ファイル: test_runner.py プロジェクト: fossabot/bout_runners

def test_large_graph(
    make_project: Path,
    yield_number_of_rows_for_all_tables: Callable[[DatabaseReader], Dict[str,
                                                                         int]],
    clean_default_db_dir: Path,
    tear_down_restart_directories: Callable[[Path], None],
) -> None:
    """
    Test that the graph with 10 nodes work as expected.

    The node setup can be found in node_functions.py

    Parameters
    ----------
    make_project : Path
        The path to the conduction example
    yield_number_of_rows_for_all_tables : function
        Function which returns the number of rows for all tables in a schema
    clean_default_db_dir : Path
        Path to the default database directory
    tear_down_restart_directories : function
        Function used for removal of restart directories
    """
    _ = clean_default_db_dir

    name = "test_large_graph"
    paths = dict()
    paths["project_path"] = make_project
    paths["pre_and_post_directory"] = paths["project_path"].joinpath(
        f"pre_and_post_{name}")
    paths["pre_and_post_directory"].mkdir()
    run_groups = dict()

    # RunGroup belonging to node 2
    run_groups["run_group_2"] = make_run_group(name, make_project)
    run_graph = run_groups["run_group_2"].run_graph
    paths["bout_run_directory_node_2"] = run_groups[
        "run_group_2"].bout_paths.bout_inp_dst_dir

    run_groups["run_group_2"].add_pre_processor({
        "function":
        node_zero,
        "args": (
            paths["bout_run_directory_node_2"],
            paths["pre_and_post_directory"],
        ),
        "kwargs":
        None,
    })
    run_groups["run_group_2"].add_pre_processor({
        "function":
        node_one,
        "args": (
            paths["bout_run_directory_node_2"],
            paths["pre_and_post_directory"],
        ),
        "kwargs":
        None,
    })
    run_groups["run_group_2"].add_post_processor({
        "function":
        node_five,
        "args": (
            paths["bout_run_directory_node_2"],
            paths["pre_and_post_directory"],
        ),
        "kwargs":
        None,
    })

    tear_down_restart_directories(paths["bout_run_directory_node_2"])

    # RunGroup belonging to node 3
    run_groups["run_group_3"] = make_run_group(
        name,
        make_project,
        run_graph,
        restart_from=run_groups["run_group_2"].bout_paths.bout_inp_dst_dir,
        waiting_for=run_groups["run_group_2"].bout_run_node_name,
    )

    # RunGroup belonging to node 4
    run_groups["run_group_4"] = make_run_group(name, make_project, run_graph)
    paths["bout_run_directory_node_4"] = run_groups[
        "run_group_4"].bout_paths.bout_inp_dst_dir

    # RunGroup belonging to node 6
    run_groups["run_group_6"] = make_run_group(
        name,
        make_project,
        run_graph,
        restart_from=run_groups["run_group_2"].bout_paths.bout_inp_dst_dir,
        waiting_for=run_groups["run_group_2"].bout_run_node_name,
    )

[課題]
**A.** このテストコードについて、次の問いに答えよ。
(i) 変数 name に代入されている文字列は何か。
(ii) run_group_2 に後処理として追加されている関数は何か。
(iii) docstring によると、ノードの構成はどのファイルに記載されているか。
**B.** このテストコードのうち、「ファイル: test_runner.py プロジェクト: fossabot/bout_runners」から「work as expected.」までを、両端を含めて一字一句違えずに書き写せ。

[記録一覧]
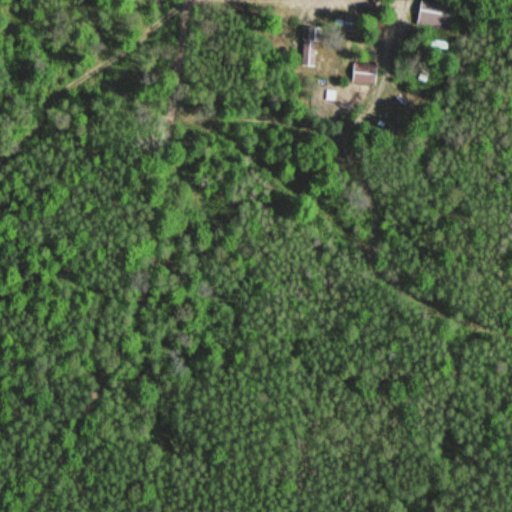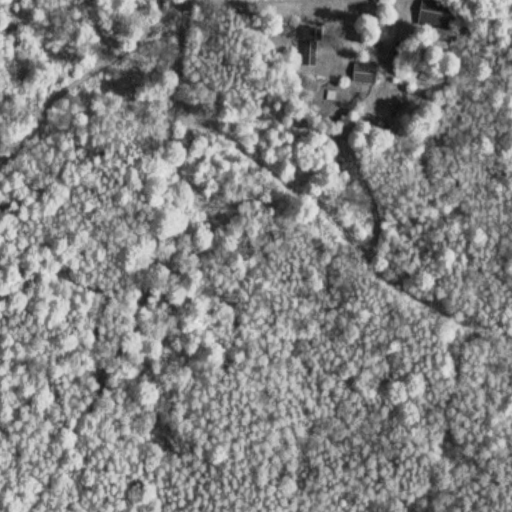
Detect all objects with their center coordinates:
building: (437, 15)
building: (311, 45)
building: (365, 73)
road: (349, 127)
road: (148, 269)
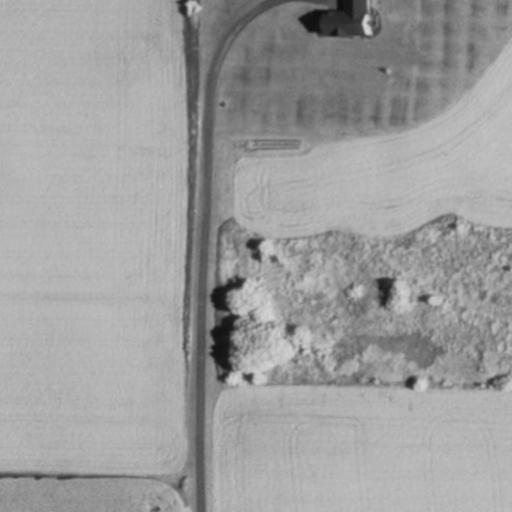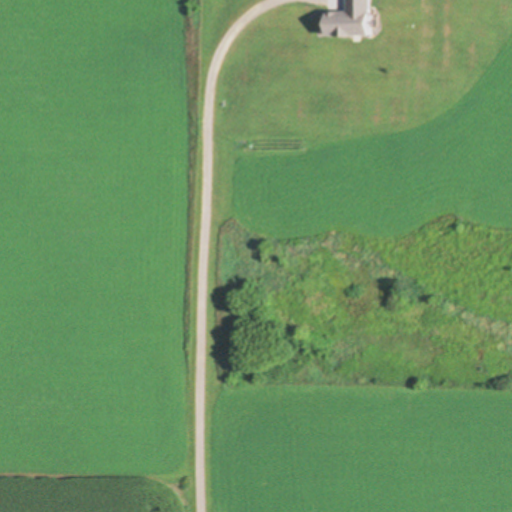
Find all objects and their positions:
road: (201, 244)
crop: (255, 255)
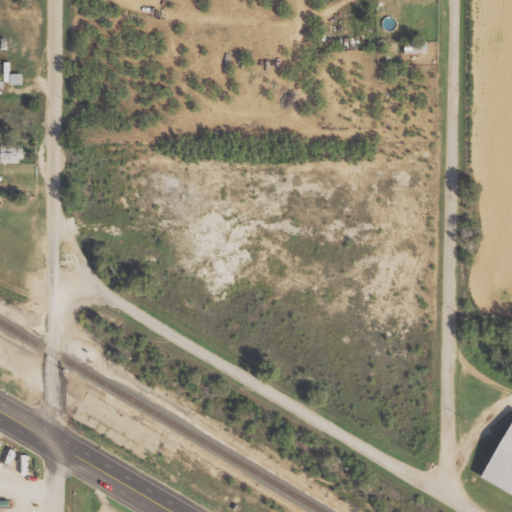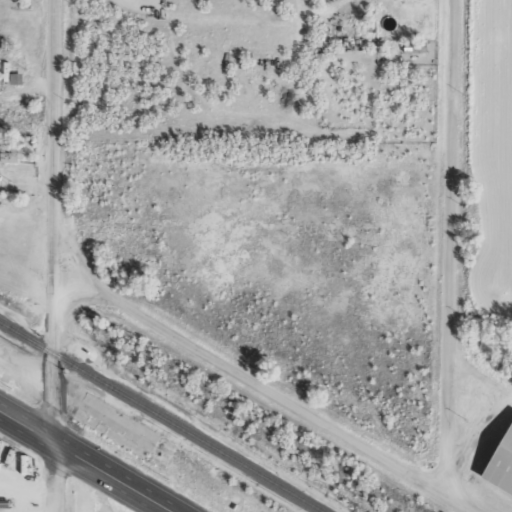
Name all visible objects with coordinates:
building: (416, 46)
building: (17, 78)
building: (12, 153)
road: (455, 245)
road: (56, 256)
road: (273, 390)
railway: (162, 415)
road: (476, 426)
road: (88, 460)
building: (502, 467)
building: (504, 468)
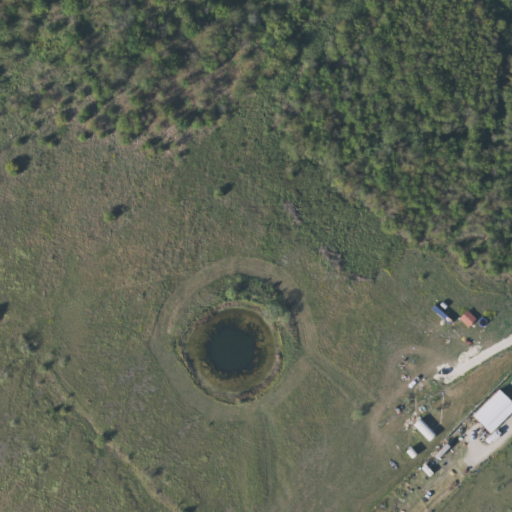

[解答]
**A.**
(i) 文字列 "test_large_graph" が代入されている。
(ii) 後処理として追加されている関数は node_five である。
(iii) ノードの構成は node_functions.py に記載されている。

**B.**
ファイル: test_runner.py プロジェクト: fossabot/bout_runners

def test_large_graph(
    make_project: Path,
    yield_number_of_rows_for_all_tables: Callable[[DatabaseReader], Dict[str,
                                                                         int]],
    clean_default_db_dir: Path,
    tear_down_restart_directories: Callable[[Path], None],
) -> None:
    """
    Test that the graph with 10 nodes work as expected.